Exercise goal:
Answer these questions using the satellite text:
1. On which channel is the solar aspect signal presented, and how many times per telemetry frame?
2. What initial resistance do the gages on channels E1 and F1 have?
3. What do the erosion gages consist of?

Text:

Solar Aspect: A silicon solar cell located on the satellite equator will provide
information on the orientation of the satellite with respect to the sun. This data
is required by the Lyman-alpha experimenters for detector sensitivity calibration.
It will also provide accurate information on satellite spin and spin damping. This
signal is presented six times each telemetry frame on channel B. Calibration is
shown in Fig. 5.
Surface Erosion Experiments:
Fig. 6 - This is a portion of the telemetry record obtained
from a rocket flight. The record shows the collision of the rocket with a micrometeorite.
Erosion of the surface of the satellite will be studied by means of small erosion
gages attached to the outer shell. These gages consist of small glass plates on
which a thin-film metallic resistor has been deposited. The telemetry system will
detect the wearing away of this metallic film by monitoring changes in resistance
during this process. Reference to Fig. 5 shows two types of gages are used
for different sensitivity ranges. Thus a polar erosion gage providing information
on channel A1, consists of a very thin film having an initial resistance of 20,000
ohms. Thicker films on gages represented by channels E1 and F1 provide an initial
resistance of 2000 ohms. Resistance of all gages will increase as erosion takes
place. At anticipated erosion rates, ample information is expected from primary
receiving stations. Thus the resistance values are expected to undergo only minute
changes during intervals between official observations. Properly spaced amateur
recordings could provide vital information in the event of early complete breaks
in the metallic film. Amateur recordings could, under these circumstances, provide
the only source of information to distinguish between an abnormally high but uniform
erosion or collision with a single particle (s) of sufficient size to result in
destruction of gages on first impact.

Stored data:
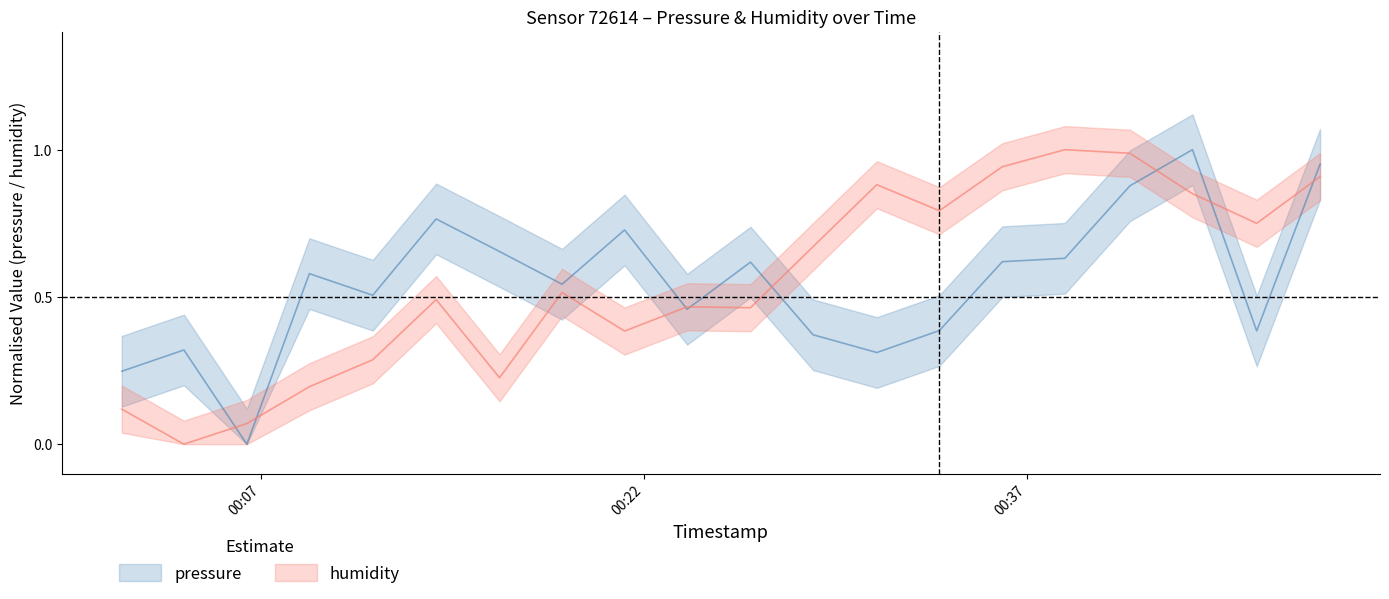

Reading left to right, extract all data points from this chart.

pressure: 2023-03-01T00:01:33=0.2	2023-03-01T00:03:59=0.3	2023-03-01T00:06:27=0.0	2023-03-01T00:08:54=0.6	2023-03-01T00:11:23=0.5	2023-03-01T00:13:52=0.8	2023-03-01T00:16:21=0.7	2023-03-01T00:18:48=0.5	2023-03-01T00:21:15=0.7	2023-03-01T00:23:42=0.5	2023-03-01T00:26:11=0.6	2023-03-01T00:28:38=0.4	2023-03-01T00:31:08=0.3	2023-03-01T00:33:35=0.4	2023-03-01T00:36:03=0.6	2023-03-01T00:38:30=0.6	2023-03-01T00:41:03=0.9	2023-03-01T00:43:30=1.0	2023-03-01T00:46:01=0.4	2023-03-01T00:48:30=1.0
humidity: 2023-03-01T00:01:33=0.1	2023-03-01T00:03:59=0.0	2023-03-01T00:06:27=0.1	2023-03-01T00:08:54=0.2	2023-03-01T00:11:23=0.3	2023-03-01T00:13:52=0.5	2023-03-01T00:16:21=0.2	2023-03-01T00:18:48=0.5	2023-03-01T00:21:15=0.4	2023-03-01T00:23:42=0.5	2023-03-01T00:26:11=0.5	2023-03-01T00:28:38=0.7	2023-03-01T00:31:08=0.9	2023-03-01T00:33:35=0.8	2023-03-01T00:36:03=0.9	2023-03-01T00:38:30=1.0	2023-03-01T00:41:03=1.0	2023-03-01T00:43:30=0.9	2023-03-01T00:46:01=0.8	2023-03-01T00:48:30=0.9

Solved exercise:
1. Channel B, six times each telemetry frame.
2. 2000 ohms.
3. Small glass plates on which a thin-film metallic resistor has been deposited.